In the 1970s, when Professor Ostrom was commissioned by the Chicago Police Department to explain why the crime rate had increased, she found it was down to their shiny new black and white boxes: their new patrol cars. Whilst the cars no doubt drove up the officers’ intake of Twinkies and drove down their levels of exercise, it was in fact the social barrier between citizens and police offers that accounted for the increase in crime rate. Police officers were no longer walking the beat, getting the word on the street and building strong relationships with communities. In their patrol cars, officers were arguably working in isolation chambers, now disconnected from citizens and their insights; citizens less than convinced of the officers’ commitment to their wellbeing and safety.

Empathy and Connection

Don’t worry, this isn’t a blog series about dystopian futures of crime and corruption driven by our unrelenting addiction to the digital black boxes in our hands and homes. However, I use this piece of history to remind us to look up more, avoid an endless gaze into the data we’re fed, and not speculate but strive for deeper, digitally enriched experiences with the people and places immediately around us.

In a recent article, design ethicist and magician, Tristan Harris makes a compelling case for the design of “technology that’s on our team to help us live, feel, think and act freely”. And I think we all know he’s onto something, as we compulsively check in to see what’s behind the latest notification buzz or bleep. Tristan argues for a ‘time well spent’ world, and I’m right there with him. It’s time to move on from our decade’s Pavlov dog experiment and reconnect in the real world, but this time with a digital power-up.

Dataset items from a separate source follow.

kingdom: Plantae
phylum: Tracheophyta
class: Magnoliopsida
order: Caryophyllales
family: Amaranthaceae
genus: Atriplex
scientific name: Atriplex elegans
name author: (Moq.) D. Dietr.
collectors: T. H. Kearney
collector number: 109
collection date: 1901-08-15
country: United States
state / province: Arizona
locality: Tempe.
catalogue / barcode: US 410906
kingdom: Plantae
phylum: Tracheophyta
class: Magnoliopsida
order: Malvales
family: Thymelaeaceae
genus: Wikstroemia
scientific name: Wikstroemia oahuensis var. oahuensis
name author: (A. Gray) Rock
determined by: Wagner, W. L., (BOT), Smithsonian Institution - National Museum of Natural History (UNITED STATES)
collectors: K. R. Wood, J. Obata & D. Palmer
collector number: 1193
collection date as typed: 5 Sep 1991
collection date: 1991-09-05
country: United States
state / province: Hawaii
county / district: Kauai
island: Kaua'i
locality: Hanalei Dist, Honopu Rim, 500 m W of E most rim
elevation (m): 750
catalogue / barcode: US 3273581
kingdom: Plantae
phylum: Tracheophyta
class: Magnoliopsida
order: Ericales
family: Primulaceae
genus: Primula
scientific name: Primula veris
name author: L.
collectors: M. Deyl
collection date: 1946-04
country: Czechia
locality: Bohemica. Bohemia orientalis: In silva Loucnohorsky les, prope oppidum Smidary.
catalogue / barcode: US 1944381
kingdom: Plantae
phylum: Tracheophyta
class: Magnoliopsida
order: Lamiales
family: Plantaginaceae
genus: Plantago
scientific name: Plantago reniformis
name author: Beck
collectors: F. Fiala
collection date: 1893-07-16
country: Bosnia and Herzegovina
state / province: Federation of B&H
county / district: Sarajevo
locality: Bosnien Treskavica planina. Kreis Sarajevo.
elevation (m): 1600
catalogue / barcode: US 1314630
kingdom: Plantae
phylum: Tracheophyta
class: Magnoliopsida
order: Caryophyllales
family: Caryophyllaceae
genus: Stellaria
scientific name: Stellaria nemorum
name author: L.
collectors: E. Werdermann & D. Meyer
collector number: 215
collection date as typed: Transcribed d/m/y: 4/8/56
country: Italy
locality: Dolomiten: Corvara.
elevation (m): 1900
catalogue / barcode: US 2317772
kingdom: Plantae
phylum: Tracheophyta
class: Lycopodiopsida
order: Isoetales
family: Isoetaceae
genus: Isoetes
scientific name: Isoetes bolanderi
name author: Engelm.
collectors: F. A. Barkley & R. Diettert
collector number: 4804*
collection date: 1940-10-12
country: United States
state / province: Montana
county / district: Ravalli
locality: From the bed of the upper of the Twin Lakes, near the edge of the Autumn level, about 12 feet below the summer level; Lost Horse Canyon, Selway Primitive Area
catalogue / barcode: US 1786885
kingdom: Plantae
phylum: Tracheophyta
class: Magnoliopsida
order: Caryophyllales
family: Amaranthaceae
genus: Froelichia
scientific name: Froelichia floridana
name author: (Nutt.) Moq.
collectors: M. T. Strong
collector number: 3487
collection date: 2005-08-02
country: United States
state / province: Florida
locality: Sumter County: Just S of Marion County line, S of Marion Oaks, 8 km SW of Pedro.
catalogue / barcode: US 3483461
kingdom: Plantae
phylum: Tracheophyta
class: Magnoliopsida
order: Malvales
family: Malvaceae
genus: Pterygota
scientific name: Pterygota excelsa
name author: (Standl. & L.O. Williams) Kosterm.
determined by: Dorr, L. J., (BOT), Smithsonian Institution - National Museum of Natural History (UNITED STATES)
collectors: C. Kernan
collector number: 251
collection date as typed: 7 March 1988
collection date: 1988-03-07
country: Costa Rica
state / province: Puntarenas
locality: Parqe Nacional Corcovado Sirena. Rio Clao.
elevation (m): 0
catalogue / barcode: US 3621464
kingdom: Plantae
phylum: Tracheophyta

Rather than dazzle people with new, even shinier smart devices, serving experiences to draw our attention away from the world, we must strive for digital transformations that deepen our social and spatial connections; more enabled, less distracted users.

Perhaps it’s time for a ‘less is more’ approach? Perhaps it’s time for a digital design ethics standard? And quite boldly, perhaps when the conditions are right, it’s even time to start designing out digital, in favour of human roles and capabilities?

So with these questions in mind (and no doubt several more to follow), let’s also ask ourselves:

How can we be more aware of and benefit from the deep data in the world that surrounds us, yet keep our heads high so we don’t miss the world speeding by in our driverless cars?

How can we ensure that digital health records continue to enable holistic and preventative health and wellbeing offers, yet nurture and sustain empathic and authentic relationships between care professionals, the cared for and their loved ones?

How can we layer digital efficiencies into social, retail & cultural services and experiences, yet ensure we sustain the value of real world, human to human interaction?

How can we educate our future generations through personalised digital learning pathways, yet ensure they remain curious, compelled and enabled to experiment with their physical surrounds?

How can we use technology, during design and development, to drive deep empathy with the places and communities we’re designing with and for?

These are my challenges as a designer. These are our challenges as leaders in the digitisation of our world. And these are our opportunities to work with and to create vibrant, human experience.